Setiap usai sholat Subuh, lelaki itu selalu melakukan hal yang sama. Menulis satu dua kata pada batang pohon mangga yang tumbuh di samping rumahnya.
Pohon mangga itu kian hari diameter kambiumnya kian melebar. Menandakan jikalau umurnya sudah tidak muda lagi. Dan nyaris tak ada tempat untuk mencorat-coret sesuatu di sana. Batangnya sudah penuh dijejali oleh goresan-goresan kecil membentuk rangkaian kata-kata--yang maknanya tentu saja hanya bisa dimengerti oleh si lelaki itu sendiri.
Kultivator rindu. Vibrasi Cinta. Adalah satu dua contoh dari sekian banyak guratan kata yang ditulis oleh lelaki itu.
 "Kau akan menulis di mana lagi? Di sini sudah tidak ada sela!" sebuah suara membuat lelaki itu menoleh.Â
Tak ada siapa pun. Hanya deru angin yang menerpa wajah lelaki itu. Secara tiba-tiba.
"Sudah kubilang. Aku akan terus menulis di sini. Di sekujur tubuh pohon mangga ini. Jika batangnya sudah penuh, aku bisa menyelipkan kata-kataku pada rerantingnya. Jika rerantingnya sudah penuh pula, aku akan menggoreskan pisauku pada setiap helai dedaunannya." Lelaki itu tersenyum.
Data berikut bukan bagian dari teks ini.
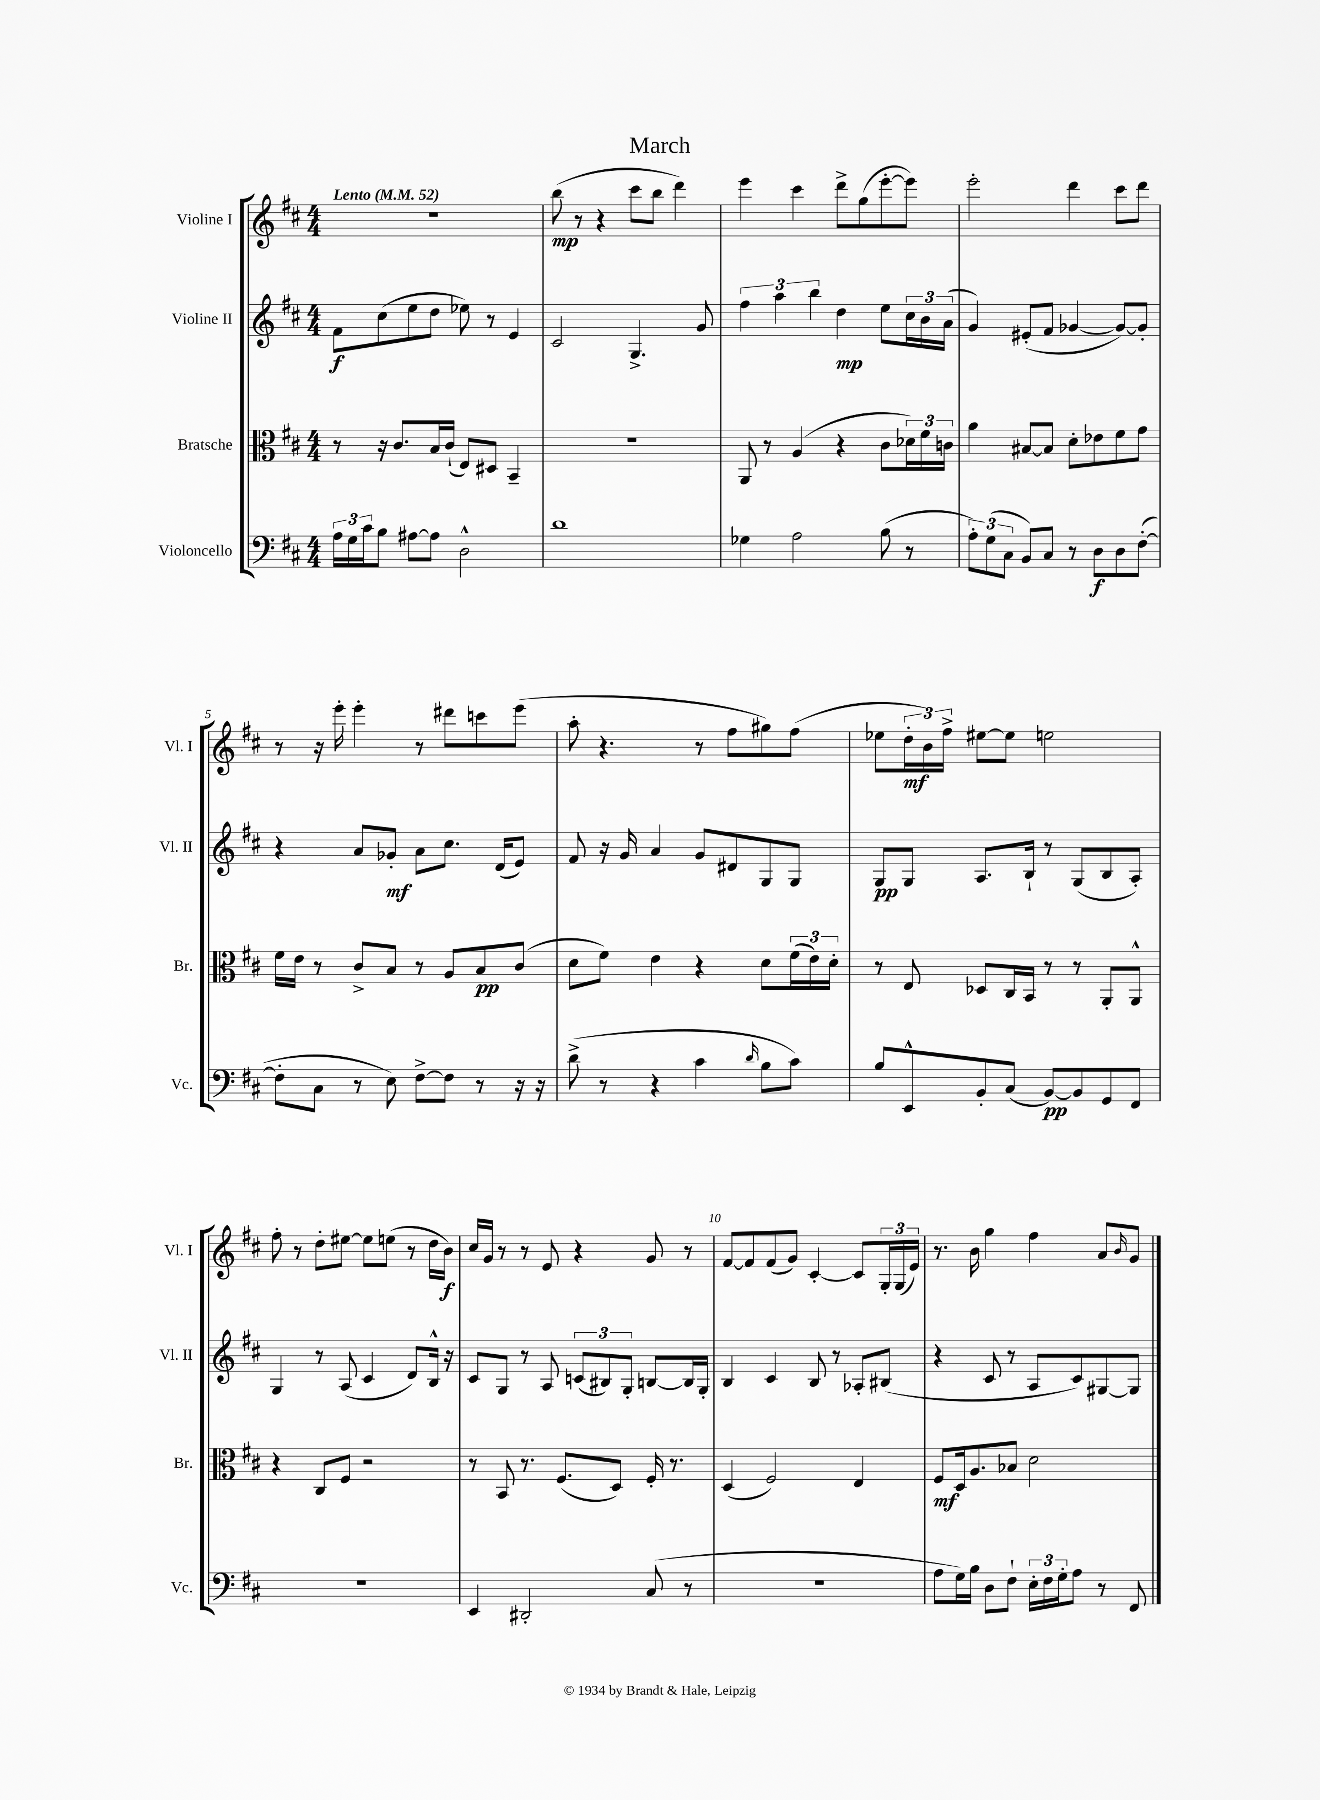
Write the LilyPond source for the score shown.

\header { title = "March" }
<<
\new StaffGroup <<
\new Staff = "s0" \with { instrumentName = "Violine I" shortInstrumentName = "Vl. I" } {
    \clef treble \key d \major \numericTimeSignature \time 4/4 \tempo "Lento" 4 = 52
    R1 |
    b''8\mp( r8 r4 cis'''8 b''8 d'''4) |
    e'''4 cis'''4 d'''8-> g''8( e'''8~-. e'''8) |
    e'''2-. d'''4 cis'''8 d'''8 |
    r8 r16 e'''16-. e'''4-. r8 dis'''8 c'''8 e'''8( |
    a''8-. r4. r8 fis''8 gis''8) fis''8( |
    ees''8 \tuplet 3/2 { d''16-.\mf b'16) fis''16-> } eis''8~ eis''8 e''2 |
    fis''8-. r8 d''8-. eis''8~ eis''8 e''8( r8 d''16 b'16\f) |
    cis''16 g'16 r8 r8 e'8 r4 g'8 r8 |
    fis'8~ fis'8 fis'8( g'8) cis'4~-. cis'8 \tuplet 3/2 { g16-. g16( e'16) } |
    r8. b'16 g''4 fis''4 a'8 \grace { b'16 } g'8 \bar "|." |
}
\new Staff = "s1" \with { instrumentName = "Violine II" shortInstrumentName = "Vl. II" } {
    \clef treble \key d \major \numericTimeSignature \time 4/4
    fis'8\f cis''8( e''8 d''8 ees''8) r8 e'4 |
    cis'2 g4.-> g'8 |
    \tuplet 3/2 { fis''4 a''4 b''4 } d''4\mp e''8 \tuplet 3/2 { cis''16 b'16 a'16( } |
    g'4) eis'8-.( fis'8 ges'4~ ges'8~) ges'8-. |
    r4 a'8 ges'8-.\mf a'8 cis''8. d'16( e'8) |
    fis'8 r16 g'16 a'4 g'8 dis'8 g8 g8 |
    g8\pp g8 a8. b16-! r8 g8( b8 a8-.) |
    g4 r8 a8( cis'4 d'8) b16-^ r16 |
    cis'8 g8 r8 a8 \tuplet 3/2 { c'8( bis8) g8-. } b8~ b16 g16-. |
    b4 cis'4 b8 r8 aes8-. bis8( |
    r4 cis'8 r8 a8 cis'8) gis8~ gis8 \bar "|." |
}
\new Staff = "s2" \with { instrumentName = "Bratsche" shortInstrumentName = "Br." } {
    \clef alto \key d \major \numericTimeSignature \time 4/4
    r8 r16 cis'8. b16 cis'16-!( e8) dis8 b,4-- |
    R1 |
    a,8 r8 a4( r4 cis'8 \tuplet 3/2 { des'16) fis'16 c'16 } |
    a'4 bis8~ bis8 d'8-. ees'8 fis'8 g'8 |
    fis'16 e'16 r8 cis'8-> b8 r8 a8 b8\pp cis'8( |
    d'8 fis'8) e'4 r4 d'8 \tuplet 3/2 { fis'16( e'16) d'16-. } |
    r8 e8 des8 cis16 b,16 r8 r8 a,8-. a,8-^ |
    r4 cis8 fis8 r2 |
    r8 b,8 r8. fis8.( d8) fis16-. r8. |
    d4( fis2) e4 |
    fis8\mf d16 a8. bes8 d'2 \bar "|." |
}
\new Staff = "s3" \with { instrumentName = "Violoncello" shortInstrumentName = "Vc." } {
    \clef bass \key d \major \numericTimeSignature \time 4/4
    \tuplet 3/2 { a16 g16 cis'16 } b8 ais8~ ais8 d2-^ |
    d'1 |
    ges4 a2 b8( r8 |
    \tuplet 3/2 { a8-.) g8( cis8 } b,8) cis8 r8 d8\f d8 fis8~-.( |
    fis8-. cis8 r8 e8) fis8~-> fis8 r8 r16 r16 |
    d'8->( r8 r4 cis'4 \grace { d'16 } b8 cis'8) |
    b8 e,8-^ b,8-. cis8( b,8~\pp) b,8 g,8 fis,8 |
    R1 |
    e,4 dis,2-. cis8( r8 |
    R1 |
    a8 g16) b16 d8 fis8-! \tuplet 3/2 { e16-. fis16 g16-. } a8 r8 fis,8 \bar "|." |
}
>>
>>
\layout { \context { \Score \override BarNumber.break-visibility = ##(#f #t #t) barNumberVisibility = #(every-nth-bar-number-visible 5) } }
"Dasar kau keras kepala! Mengapa kau tidak pernah berusaha untuk berhenti merinduinya?" suara itu terdengar lagi. Kali ini disertai hempasan angin yang menguarkan hawa panas. Membuat lelaki itu harus mengusap sebagian wajahnya yang berkeringat dengan satu telapak tangan.
"Sejak kapan merindui itu dilarang?" lelaki itu kembali tersenyum. Alam pun seketika terdiam. Hening.
Lelaki itu kini menengadahkan kepala. Memandangi dan membaca ulang goresan kata-kata yang telah diukirnya.
"Ketika kau datang kelak, duhai, perempuanku, kupastikan sudah tuntas segala perasaan yang dulu belum sempat kusampaikan kepadamu," lelaki itu menggerakkan bibirnya perlahan. Lalu mulai menjejakkan kaki secara bergantian. Menaiki pohon mangga itu. Mencari sela-sela di mana sekiranya ia masih bisa menggguratkan ujung pisaunya yang berkilau tajam.